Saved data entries
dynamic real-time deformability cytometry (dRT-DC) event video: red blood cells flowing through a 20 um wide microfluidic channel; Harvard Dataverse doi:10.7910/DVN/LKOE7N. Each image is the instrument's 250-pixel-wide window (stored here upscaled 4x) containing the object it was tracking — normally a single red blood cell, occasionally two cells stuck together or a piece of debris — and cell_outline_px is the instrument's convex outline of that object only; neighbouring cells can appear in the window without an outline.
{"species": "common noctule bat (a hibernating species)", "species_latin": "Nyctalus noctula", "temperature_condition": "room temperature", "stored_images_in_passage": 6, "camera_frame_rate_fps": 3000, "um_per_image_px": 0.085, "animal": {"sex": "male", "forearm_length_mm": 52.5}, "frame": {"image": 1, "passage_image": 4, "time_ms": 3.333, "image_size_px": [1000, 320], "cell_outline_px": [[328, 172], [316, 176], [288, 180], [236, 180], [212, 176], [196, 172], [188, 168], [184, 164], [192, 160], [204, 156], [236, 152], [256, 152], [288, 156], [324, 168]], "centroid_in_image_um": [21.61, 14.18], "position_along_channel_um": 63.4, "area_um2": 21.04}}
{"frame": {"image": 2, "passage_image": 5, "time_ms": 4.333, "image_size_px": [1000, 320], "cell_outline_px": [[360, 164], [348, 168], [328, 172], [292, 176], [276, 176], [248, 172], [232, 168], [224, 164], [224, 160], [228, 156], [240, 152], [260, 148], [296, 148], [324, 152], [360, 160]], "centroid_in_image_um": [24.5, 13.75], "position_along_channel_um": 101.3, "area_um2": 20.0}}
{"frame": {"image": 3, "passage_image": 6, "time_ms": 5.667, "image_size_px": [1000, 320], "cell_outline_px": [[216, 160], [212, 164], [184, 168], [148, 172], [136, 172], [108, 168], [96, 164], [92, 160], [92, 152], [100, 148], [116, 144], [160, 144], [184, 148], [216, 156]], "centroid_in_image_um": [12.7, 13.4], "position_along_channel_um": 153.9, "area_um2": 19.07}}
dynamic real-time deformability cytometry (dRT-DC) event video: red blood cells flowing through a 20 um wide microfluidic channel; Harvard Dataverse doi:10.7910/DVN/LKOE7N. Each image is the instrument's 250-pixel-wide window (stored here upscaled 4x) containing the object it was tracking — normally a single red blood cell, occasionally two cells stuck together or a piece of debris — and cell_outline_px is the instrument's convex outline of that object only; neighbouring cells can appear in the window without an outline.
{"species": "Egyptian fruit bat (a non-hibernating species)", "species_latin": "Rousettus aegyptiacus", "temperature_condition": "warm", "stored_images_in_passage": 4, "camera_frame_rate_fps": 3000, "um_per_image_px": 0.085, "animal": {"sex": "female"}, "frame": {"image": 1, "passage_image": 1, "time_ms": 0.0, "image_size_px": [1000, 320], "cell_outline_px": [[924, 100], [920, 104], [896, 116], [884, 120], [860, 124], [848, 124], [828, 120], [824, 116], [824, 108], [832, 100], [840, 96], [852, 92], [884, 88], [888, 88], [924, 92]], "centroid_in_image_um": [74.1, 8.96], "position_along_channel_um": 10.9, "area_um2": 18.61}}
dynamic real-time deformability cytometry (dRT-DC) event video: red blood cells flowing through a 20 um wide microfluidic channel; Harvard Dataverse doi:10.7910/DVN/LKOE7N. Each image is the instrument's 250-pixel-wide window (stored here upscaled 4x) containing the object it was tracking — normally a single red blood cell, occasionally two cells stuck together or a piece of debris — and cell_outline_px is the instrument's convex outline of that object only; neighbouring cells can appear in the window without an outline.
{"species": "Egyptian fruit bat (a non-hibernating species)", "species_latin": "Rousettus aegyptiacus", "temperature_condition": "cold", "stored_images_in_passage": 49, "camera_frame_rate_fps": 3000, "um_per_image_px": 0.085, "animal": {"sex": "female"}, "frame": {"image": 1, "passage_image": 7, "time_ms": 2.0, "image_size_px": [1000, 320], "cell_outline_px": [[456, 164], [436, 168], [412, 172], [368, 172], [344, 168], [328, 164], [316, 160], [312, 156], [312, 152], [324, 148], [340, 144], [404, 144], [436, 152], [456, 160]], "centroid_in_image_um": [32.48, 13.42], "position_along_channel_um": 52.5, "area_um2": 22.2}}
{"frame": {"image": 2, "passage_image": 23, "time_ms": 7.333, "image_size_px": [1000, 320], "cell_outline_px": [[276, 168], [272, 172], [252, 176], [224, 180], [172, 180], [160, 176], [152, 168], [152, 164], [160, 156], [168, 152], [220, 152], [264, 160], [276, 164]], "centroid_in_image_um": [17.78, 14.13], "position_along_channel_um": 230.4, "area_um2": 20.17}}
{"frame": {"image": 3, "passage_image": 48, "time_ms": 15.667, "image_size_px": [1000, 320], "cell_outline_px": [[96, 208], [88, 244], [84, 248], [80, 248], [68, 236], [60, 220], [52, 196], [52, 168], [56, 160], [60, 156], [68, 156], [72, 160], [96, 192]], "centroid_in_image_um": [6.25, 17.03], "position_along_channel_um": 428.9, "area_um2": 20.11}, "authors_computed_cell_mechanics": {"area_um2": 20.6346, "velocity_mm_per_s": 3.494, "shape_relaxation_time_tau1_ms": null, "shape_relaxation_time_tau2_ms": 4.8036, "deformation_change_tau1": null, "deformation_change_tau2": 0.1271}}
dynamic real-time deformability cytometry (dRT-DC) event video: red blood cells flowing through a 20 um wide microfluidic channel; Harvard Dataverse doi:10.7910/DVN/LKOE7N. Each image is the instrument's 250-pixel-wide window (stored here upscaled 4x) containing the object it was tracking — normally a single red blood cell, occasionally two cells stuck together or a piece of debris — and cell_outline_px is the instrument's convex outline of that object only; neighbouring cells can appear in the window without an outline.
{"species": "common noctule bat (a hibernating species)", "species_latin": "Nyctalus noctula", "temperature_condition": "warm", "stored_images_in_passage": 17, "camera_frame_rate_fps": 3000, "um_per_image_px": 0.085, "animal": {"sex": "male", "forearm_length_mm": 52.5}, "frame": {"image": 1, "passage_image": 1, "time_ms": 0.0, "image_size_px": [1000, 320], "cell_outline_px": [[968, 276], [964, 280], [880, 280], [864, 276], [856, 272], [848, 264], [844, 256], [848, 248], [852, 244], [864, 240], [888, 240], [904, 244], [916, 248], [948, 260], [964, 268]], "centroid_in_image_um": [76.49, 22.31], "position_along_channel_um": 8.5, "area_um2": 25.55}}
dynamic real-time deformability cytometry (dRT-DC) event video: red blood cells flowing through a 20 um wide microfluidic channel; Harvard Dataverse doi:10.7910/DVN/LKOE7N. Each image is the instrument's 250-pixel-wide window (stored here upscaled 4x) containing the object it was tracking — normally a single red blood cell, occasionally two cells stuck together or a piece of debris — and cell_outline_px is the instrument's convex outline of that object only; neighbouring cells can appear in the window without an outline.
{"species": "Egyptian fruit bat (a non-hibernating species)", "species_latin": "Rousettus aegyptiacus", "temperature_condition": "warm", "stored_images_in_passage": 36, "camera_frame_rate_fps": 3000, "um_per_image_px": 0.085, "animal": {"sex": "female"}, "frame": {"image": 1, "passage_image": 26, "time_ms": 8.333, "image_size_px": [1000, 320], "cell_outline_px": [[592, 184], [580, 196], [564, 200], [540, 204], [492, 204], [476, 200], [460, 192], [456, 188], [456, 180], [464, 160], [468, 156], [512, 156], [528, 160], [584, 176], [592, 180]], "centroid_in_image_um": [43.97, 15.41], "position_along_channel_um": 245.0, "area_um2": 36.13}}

- [TASK DIRECTIONS] Repeat each of the entries above precisely as given.

- [REPLY TO THE EXERCISE]
dynamic real-time deformability cytometry (dRT-DC) event video: red blood cells flowing through a 20 um wide microfluidic channel; Harvard Dataverse doi:10.7910/DVN/LKOE7N. Each image is the instrument's 250-pixel-wide window (stored here upscaled 4x) containing the object it was tracking — normally a single red blood cell, occasionally two cells stuck together or a piece of debris — and cell_outline_px is the instrument's convex outline of that object only; neighbouring cells can appear in the window without an outline.
{"species": "common noctule bat (a hibernating species)", "species_latin": "Nyctalus noctula", "temperature_condition": "room temperature", "stored_images_in_passage": 6, "camera_frame_rate_fps": 3000, "um_per_image_px": 0.085, "animal": {"sex": "male", "forearm_length_mm": 52.5}, "frame": {"image": 1, "passage_image": 4, "time_ms": 3.333, "image_size_px": [1000, 320], "cell_outline_px": [[328, 172], [316, 176], [288, 180], [236, 180], [212, 176], [196, 172], [188, 168], [184, 164], [192, 160], [204, 156], [236, 152], [256, 152], [288, 156], [324, 168]], "centroid_in_image_um": [21.61, 14.18], "position_along_channel_um": 63.4, "area_um2": 21.04}}
{"frame": {"image": 2, "passage_image": 5, "time_ms": 4.333, "image_size_px": [1000, 320], "cell_outline_px": [[360, 164], [348, 168], [328, 172], [292, 176], [276, 176], [248, 172], [232, 168], [224, 164], [224, 160], [228, 156], [240, 152], [260, 148], [296, 148], [324, 152], [360, 160]], "centroid_in_image_um": [24.5, 13.75], "position_along_channel_um": 101.3, "area_um2": 20.0}}
{"frame": {"image": 3, "passage_image": 6, "time_ms": 5.667, "image_size_px": [1000, 320], "cell_outline_px": [[216, 160], [212, 164], [184, 168], [148, 172], [136, 172], [108, 168], [96, 164], [92, 160], [92, 152], [100, 148], [116, 144], [160, 144], [184, 148], [216, 156]], "centroid_in_image_um": [12.7, 13.4], "position_along_channel_um": 153.9, "area_um2": 19.07}}
dynamic real-time deformability cytometry (dRT-DC) event video: red blood cells flowing through a 20 um wide microfluidic channel; Harvard Dataverse doi:10.7910/DVN/LKOE7N. Each image is the instrument's 250-pixel-wide window (stored here upscaled 4x) containing the object it was tracking — normally a single red blood cell, occasionally two cells stuck together or a piece of debris — and cell_outline_px is the instrument's convex outline of that object only; neighbouring cells can appear in the window without an outline.
{"species": "Egyptian fruit bat (a non-hibernating species)", "species_latin": "Rousettus aegyptiacus", "temperature_condition": "warm", "stored_images_in_passage": 4, "camera_frame_rate_fps": 3000, "um_per_image_px": 0.085, "animal": {"sex": "female"}, "frame": {"image": 1, "passage_image": 1, "time_ms": 0.0, "image_size_px": [1000, 320], "cell_outline_px": [[924, 100], [920, 104], [896, 116], [884, 120], [860, 124], [848, 124], [828, 120], [824, 116], [824, 108], [832, 100], [840, 96], [852, 92], [884, 88], [888, 88], [924, 92]], "centroid_in_image_um": [74.1, 8.96], "position_along_channel_um": 10.9, "area_um2": 18.61}}
dynamic real-time deformability cytometry (dRT-DC) event video: red blood cells flowing through a 20 um wide microfluidic channel; Harvard Dataverse doi:10.7910/DVN/LKOE7N. Each image is the instrument's 250-pixel-wide window (stored here upscaled 4x) containing the object it was tracking — normally a single red blood cell, occasionally two cells stuck together or a piece of debris — and cell_outline_px is the instrument's convex outline of that object only; neighbouring cells can appear in the window without an outline.
{"species": "Egyptian fruit bat (a non-hibernating species)", "species_latin": "Rousettus aegyptiacus", "temperature_condition": "cold", "stored_images_in_passage": 49, "camera_frame_rate_fps": 3000, "um_per_image_px": 0.085, "animal": {"sex": "female"}, "frame": {"image": 1, "passage_image": 7, "time_ms": 2.0, "image_size_px": [1000, 320], "cell_outline_px": [[456, 164], [436, 168], [412, 172], [368, 172], [344, 168], [328, 164], [316, 160], [312, 156], [312, 152], [324, 148], [340, 144], [404, 144], [436, 152], [456, 160]], "centroid_in_image_um": [32.48, 13.42], "position_along_channel_um": 52.5, "area_um2": 22.2}}
{"frame": {"image": 2, "passage_image": 23, "time_ms": 7.333, "image_size_px": [1000, 320], "cell_outline_px": [[276, 168], [272, 172], [252, 176], [224, 180], [172, 180], [160, 176], [152, 168], [152, 164], [160, 156], [168, 152], [220, 152], [264, 160], [276, 164]], "centroid_in_image_um": [17.78, 14.13], "position_along_channel_um": 230.4, "area_um2": 20.17}}
{"frame": {"image": 3, "passage_image": 48, "time_ms": 15.667, "image_size_px": [1000, 320], "cell_outline_px": [[96, 208], [88, 244], [84, 248], [80, 248], [68, 236], [60, 220], [52, 196], [52, 168], [56, 160], [60, 156], [68, 156], [72, 160], [96, 192]], "centroid_in_image_um": [6.25, 17.03], "position_along_channel_um": 428.9, "area_um2": 20.11}, "authors_computed_cell_mechanics": {"area_um2": 20.6346, "velocity_mm_per_s": 3.494, "shape_relaxation_time_tau1_ms": null, "shape_relaxation_time_tau2_ms": 4.8036, "deformation_change_tau1": null, "deformation_change_tau2": 0.1271}}
dynamic real-time deformability cytometry (dRT-DC) event video: red blood cells flowing through a 20 um wide microfluidic channel; Harvard Dataverse doi:10.7910/DVN/LKOE7N. Each image is the instrument's 250-pixel-wide window (stored here upscaled 4x) containing the object it was tracking — normally a single red blood cell, occasionally two cells stuck together or a piece of debris — and cell_outline_px is the instrument's convex outline of that object only; neighbouring cells can appear in the window without an outline.
{"species": "common noctule bat (a hibernating species)", "species_latin": "Nyctalus noctula", "temperature_condition": "warm", "stored_images_in_passage": 17, "camera_frame_rate_fps": 3000, "um_per_image_px": 0.085, "animal": {"sex": "male", "forearm_length_mm": 52.5}, "frame": {"image": 1, "passage_image": 1, "time_ms": 0.0, "image_size_px": [1000, 320], "cell_outline_px": [[968, 276], [964, 280], [880, 280], [864, 276], [856, 272], [848, 264], [844, 256], [848, 248], [852, 244], [864, 240], [888, 240], [904, 244], [916, 248], [948, 260], [964, 268]], "centroid_in_image_um": [76.49, 22.31], "position_along_channel_um": 8.5, "area_um2": 25.55}}
dynamic real-time deformability cytometry (dRT-DC) event video: red blood cells flowing through a 20 um wide microfluidic channel; Harvard Dataverse doi:10.7910/DVN/LKOE7N. Each image is the instrument's 250-pixel-wide window (stored here upscaled 4x) containing the object it was tracking — normally a single red blood cell, occasionally two cells stuck together or a piece of debris — and cell_outline_px is the instrument's convex outline of that object only; neighbouring cells can appear in the window without an outline.
{"species": "Egyptian fruit bat (a non-hibernating species)", "species_latin": "Rousettus aegyptiacus", "temperature_condition": "warm", "stored_images_in_passage": 36, "camera_frame_rate_fps": 3000, "um_per_image_px": 0.085, "animal": {"sex": "female"}, "frame": {"image": 1, "passage_image": 26, "time_ms": 8.333, "image_size_px": [1000, 320], "cell_outline_px": [[592, 184], [580, 196], [564, 200], [540, 204], [492, 204], [476, 200], [460, 192], [456, 188], [456, 180], [464, 160], [468, 156], [512, 156], [528, 160], [584, 176], [592, 180]], "centroid_in_image_um": [43.97, 15.41], "position_along_channel_um": 245.0, "area_um2": 36.13}}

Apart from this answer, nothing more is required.